As partes efetuaram alegações escritas, reproduzindo, no essencial as posições apresentadas nas suas peças anteriores. A Requerente respondeu também às exceções aduzidas pela Requerida: caso julgado e intempestividade do pedido de pronúncia arbitral.
O tribunal arbitral foi regularmente constituído e é materialmente competente, como se dispõe no art. 2.º, n.º 1, al. a) e 4.º, ambos do RJAT.
As partes gozam de personalidade e capacidade judiciárias, são legítimas e estão representadas (arts. 4.º e 10.º, n.º 2, do mesmo diploma e art. 1.º a 3.º da Portaria n.º 112-A/2011, de 22 de março).
2. Matéria de facto
2.1. Factos provados
Consideram-se provados os seguintes factos relevantes para a decisão:
1. A Requerente é uma sociedade comercial com sede em território nacional, que exerce, a título principal, atividade no âmbito das "OUTRA INTERMEDIAÇÃO MONETÁRIA (CAE 64190), e a título secundário, nas "ATIVIDADES DE FACTORING" (CAE 64991);
2. A Requerente desenvolve ainda outras atividades, tais como locação financeira, factoring, ALD e concessão de crédito;
3. Para efeitos de IVA, a Requerente realiza operações isentas sem direito a dedução, operações tributadas e operações isentas com direito a dedução;
4. No ano de 2013, a Requerente utilizou o método de afetação real no que concerne ao IVA dos “inputs” diretamente relacionados com a atividade que confere direito à dedução, recuperando integralmente o imposto suportado a montante nas operações atinentes à atividade de locação financeira mobiliária e imobiliária (em que optou pela renúncia à isenção) e ALD, e recuperou parcialmente o IVA dedutível referente a aquisições de bens e serviços associados a terminais de pagamento automático, débitos diretos e pagamento de serviços;
5. No que concerne ao IVA suportado na aquisição dos bens e serviços utilizados em operações que conferem direito à dedução e operações que não conferem esse direito, em que não é possível alocar a cada uma das atividades de per se, a Requerente utilizou o método de dedução pro rata, sendo que no exercício de 2013, aplicou uma percentagem de 13%, resultante da proporção entre a soma das operações tributadas com as isentas com direito a dedução, e a totalidade das operações realizadas, sendo que no valor das operações tributadas incluiu o valor total da faturação da locação financeira e ALD;
6. A AT efetuou uma inspeção à requerente, concluindo: tendo deduzido pelo método do pró rata € 6.520.682,27 e tendo a Inspeção Tributária, com base nos elementos facultados, apurado, aplicando o coeficiente de imputação específico de 6%, um montante passível de dedução de € 3.009.555,65 [50.159.260,88 x 6%], resulta assim, em cumprimento do disposto no art.º 23.º do CIVA, uma correção (IVA em falta) no montante de € 3.511.126,62 [6.520.682,27 - 3.009 555,65].
7. Em sequência, a AT emitiu as liquidações agora impugnadas: liquidação de IVA relativa ao ano de 2013 e de juros compensatórios subsequentes: números 2016 ... (a “Liquidação de IVA”) e 2016 ... (a “Liquidação de Juros Compensatórios”), no valor total de 3.784.300,81€;
8. Inconformada, 2016, a requerente apresentou tempestiva impugnação judicial no Tribunal Administrativo e Fiscal do Porto contra essas liquidações adicionais de IVA e juros compensatórios.
9. Em 2019, a requerente decidiu migrar esse processo para a órbita do CAAD, aproveitando a permissão legal ínsita no art. 11.º do Dec.
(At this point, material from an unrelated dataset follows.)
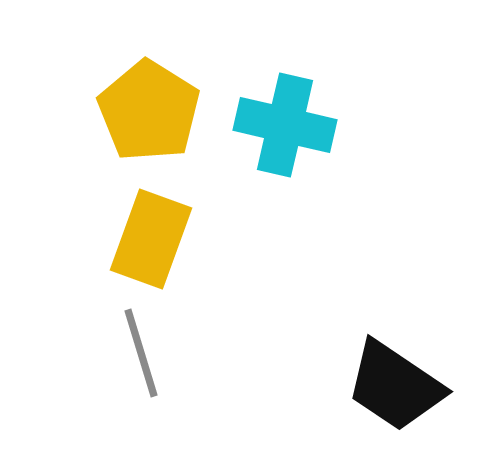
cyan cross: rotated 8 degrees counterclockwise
Lei n.º 81/2018, de 15/10 – que teve no CAAD o n.º 400/2019-T, o qual teve as seguintes vicissitudes.
10. Em 31/10/2019, o acórdão arbitral (proc. 400/1019-T) anulou a liquidação de IVA de 2013 e conexa liquidação de juros compensatórios, com base, em síntese, no seguinte: a correção da AT, para além de enfermar de erro sobre os pressupostos de direito, por errada interpretação dos n.ºs 2, 3 e 4 do artigo 23.º do CIVA e ofensa do princípio da legalidade, enferma também de erro sobre os pressupostos de facto, ao considerar, sem que tal se tenha provado, que a utilização de bens ou serviços mistos foi sobretudo determinada pelo financiamento e pela gestão dos contratos celebrados com os seus clientes, e não pela disponibilização dos bens”.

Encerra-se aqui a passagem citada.